Overview of Literature: The number of patients diagnosed with FFS has increased because of extended life expectancy and osteoporosis. Patients with FFS may report nonspecific symptoms, such as back, buttock, groin, and/or leg pain, leading to a misdiagnosis and a delay in definitive diagnosis.
Methods
Fifty-six patients (13 males and 43 females) with an average age of 80.2±9.2 years admitted to the hospital for FFS between 2006 and 2021 were analyzed retrospectively. The following patient data were collected using medical records: pain regions, a history of trauma, initial diagnoses, and rates of fracture detection using radiography, computed tomography (CT), and magnetic resonance imaging (MRI).
Results
Forty-one patients presented with low back and/or buttock pain, nine presented with groin pain, and 17 presented with thigh or leg pain. There was no history of trauma in 18 patients (32%). At the initial visit, 27 patients (48%) were diagnosed with sacral or pelvic fragility fractures.
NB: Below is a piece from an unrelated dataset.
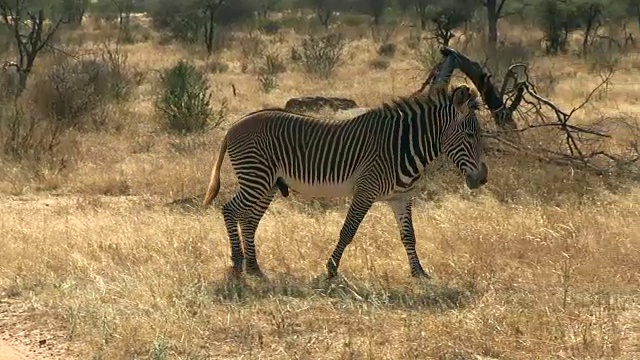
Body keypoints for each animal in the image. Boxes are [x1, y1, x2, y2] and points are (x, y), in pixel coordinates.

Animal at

In contrast, 29 patients (52%) were initially misdiagnosed with lumbar spine disease (23 patients), hip joint diseases (three patients), and buttock bruises (three patients). Fracture detection rates for FFS were 2% using radiography, 71% using CT, and 93% using MRI. FFS was diagnosed definitively using an MRI with a coronal short tau inversion recovery (STIR) sequence.
Conclusions
Some patients with FFS have leg pain with no history of trauma and are initially misdiagnosed as having lumbar spine disease, hip joint disease, or simple bruises. When these clinical symptoms are reported, we recommend considering FFS as one of the differential diagnoses and performing lumbar or pelvic MRIs, particularly coronal STIR images, to rule out FFS.